- _Assigned task 1_
List every person named in the article on Jimi Hendrix's Stratocasters.

- _Selected text_
+ + +

What happened to Jimi Hendrix’s Stratocasters? Tracking down the guitars that made music history
Sold on to collectors or lovingly sacrificed to the music gods, Hendrix’s Strats are the stuff of Arthurian legend
Jimi Hendrix arrived in London from New York City in September 1966 with his new manager, Chas Chandler, the ex-bass player from The Animals. They soon put together Jimi’s new band, the Experience, with Mitch Mitchell on drums and Noel Redding on bass, and by the middle of October that year they were playing their first proper gigs on a brief tour supporting Johnny Hallyday in France.
It’s not clear if Jimi brought with him to London the guitar he was playing during those early months. It was an Olympic White finish Fender Stratocaster with a maple neck and rosewood fingerboard, made most likely between ’63 and ’65. Perhaps he bought it in London? It was unlikely that he or Chas had the cash to buy a new one – a brand new custom-colour Strat similar to this white one listed at £168 at the time. That’s a lot of money for a musician still to prove himself. If he bought it secondhand in one of London’s music shops in late ’66, he’d have needed a more manageable sum, between about £60 and £90. The Selmer shop in Charing Cross Road, for example, advertised “Strats, all finishes, from £75” at the time.
Wherever it came from, Jimi’s first white Strat served him well for a while, alongside a secondhand black one with rosewood ’board that he got around November. By February of the following year, things were looking up. The Experience had played the Marquee and the Saville Theatre in London and a number of other gigs in Britain, plus a few in Germany and France. Work on recording a follow-up single to Hey Joe had begun – and Purple Haze would go to No 3 in the UK. Reports suggest that, during February, Jimi had a black Strat stolen from a gig in Darlington and a white Strat from London’s Roundhouse. He soon acquired at least one more white one and at least one sunburst model, all with rosewood ’boards.

+ + +

- _Task input_
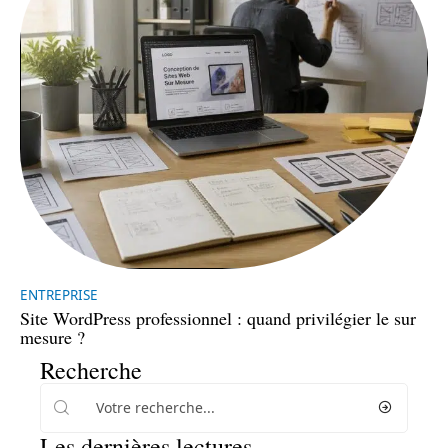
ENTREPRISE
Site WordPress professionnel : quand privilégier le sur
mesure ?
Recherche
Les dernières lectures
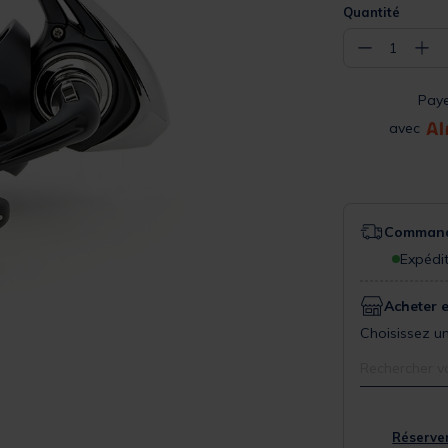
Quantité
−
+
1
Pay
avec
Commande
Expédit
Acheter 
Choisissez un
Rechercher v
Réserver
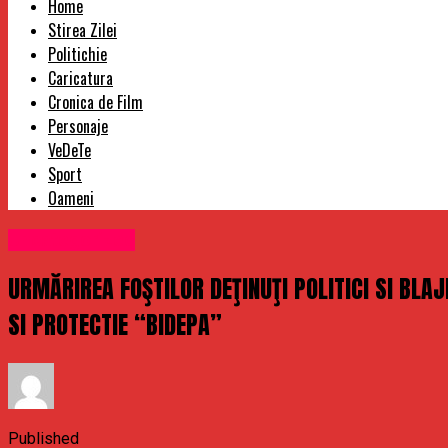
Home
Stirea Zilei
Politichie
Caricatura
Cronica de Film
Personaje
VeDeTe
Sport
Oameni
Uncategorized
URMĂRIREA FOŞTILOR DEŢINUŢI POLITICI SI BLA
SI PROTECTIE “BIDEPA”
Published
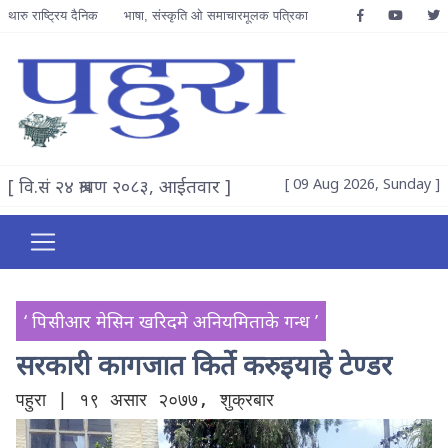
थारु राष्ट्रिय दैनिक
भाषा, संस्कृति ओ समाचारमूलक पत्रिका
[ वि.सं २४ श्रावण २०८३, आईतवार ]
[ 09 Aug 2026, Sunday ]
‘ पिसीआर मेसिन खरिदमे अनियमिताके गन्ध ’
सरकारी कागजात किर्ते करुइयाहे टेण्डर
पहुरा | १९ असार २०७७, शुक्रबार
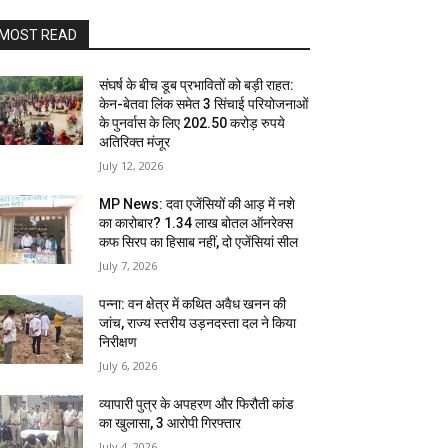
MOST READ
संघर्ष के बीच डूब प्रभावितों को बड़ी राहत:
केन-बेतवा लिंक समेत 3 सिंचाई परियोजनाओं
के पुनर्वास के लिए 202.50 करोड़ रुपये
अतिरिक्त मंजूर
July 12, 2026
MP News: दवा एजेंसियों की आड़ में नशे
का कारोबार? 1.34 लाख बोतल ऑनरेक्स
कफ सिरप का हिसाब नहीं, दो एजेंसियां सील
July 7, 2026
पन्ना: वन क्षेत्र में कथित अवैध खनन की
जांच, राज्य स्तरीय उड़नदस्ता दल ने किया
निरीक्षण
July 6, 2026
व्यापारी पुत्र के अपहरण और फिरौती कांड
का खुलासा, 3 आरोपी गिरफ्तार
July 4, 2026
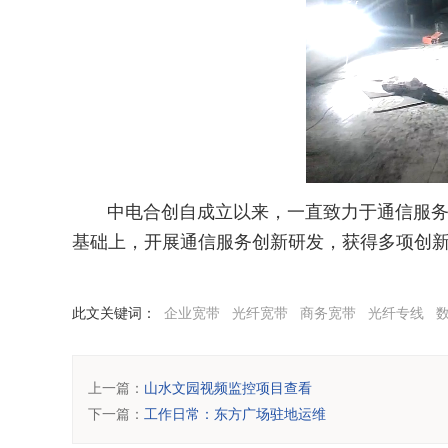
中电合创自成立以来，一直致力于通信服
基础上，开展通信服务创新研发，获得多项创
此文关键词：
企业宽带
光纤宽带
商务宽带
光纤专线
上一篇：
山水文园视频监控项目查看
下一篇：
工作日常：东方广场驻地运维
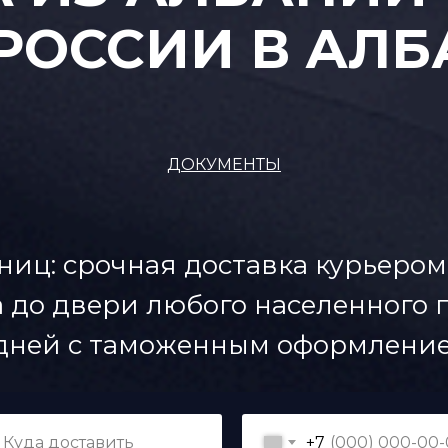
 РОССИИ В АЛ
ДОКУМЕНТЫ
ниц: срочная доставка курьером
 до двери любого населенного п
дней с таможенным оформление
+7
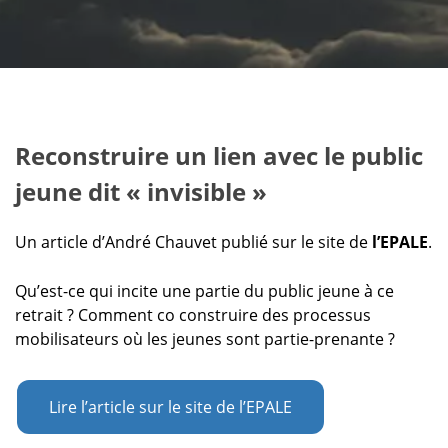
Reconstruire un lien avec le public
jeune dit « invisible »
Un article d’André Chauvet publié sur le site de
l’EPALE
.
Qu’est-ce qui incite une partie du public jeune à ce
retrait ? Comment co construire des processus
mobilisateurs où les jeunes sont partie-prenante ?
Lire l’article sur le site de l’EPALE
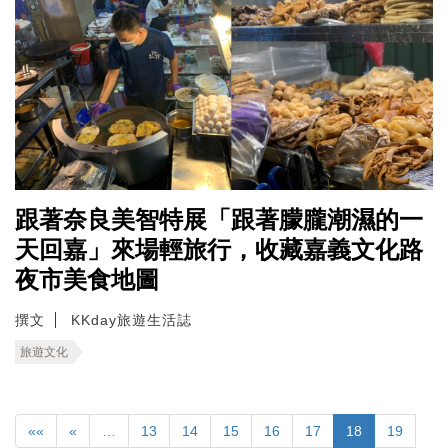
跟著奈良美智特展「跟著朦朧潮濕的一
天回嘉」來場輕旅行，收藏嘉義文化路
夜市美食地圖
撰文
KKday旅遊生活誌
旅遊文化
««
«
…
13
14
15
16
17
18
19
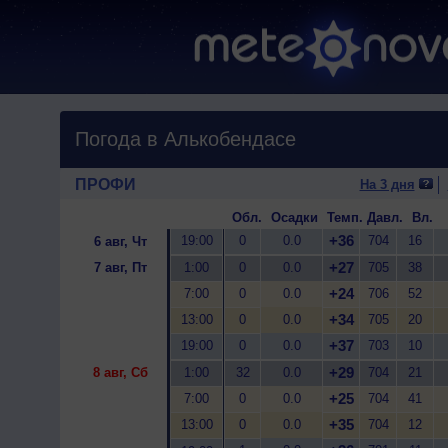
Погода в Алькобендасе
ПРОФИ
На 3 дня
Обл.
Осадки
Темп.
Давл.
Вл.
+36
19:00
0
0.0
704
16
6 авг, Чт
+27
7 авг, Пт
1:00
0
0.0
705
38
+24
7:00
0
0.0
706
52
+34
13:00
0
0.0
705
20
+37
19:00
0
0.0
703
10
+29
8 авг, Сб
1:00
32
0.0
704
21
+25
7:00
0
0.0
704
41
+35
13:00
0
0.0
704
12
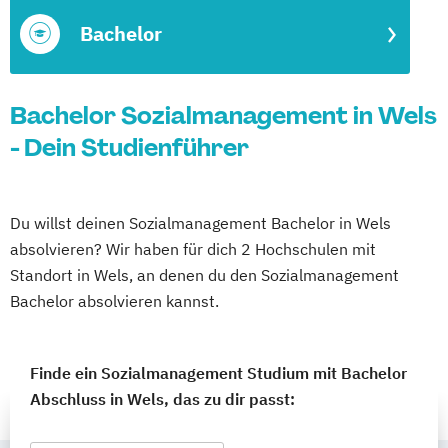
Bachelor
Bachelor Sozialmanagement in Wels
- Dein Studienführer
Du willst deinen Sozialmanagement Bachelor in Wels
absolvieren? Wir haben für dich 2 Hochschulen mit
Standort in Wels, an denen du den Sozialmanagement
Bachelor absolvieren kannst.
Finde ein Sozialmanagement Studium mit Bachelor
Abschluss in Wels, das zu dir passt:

+ + +

- _Assigned task 2_
Find each line of the records above that contains the word "July", and copy those lines. Case counts.

- _Response 1_
Jimi Hendrix, Chas Chandler, Mitch Mitchell, Noel Redding, Johnny Hallyday

- _Response 2_
July 12, 2026
July 7, 2026
July 6, 2026
July 4, 2026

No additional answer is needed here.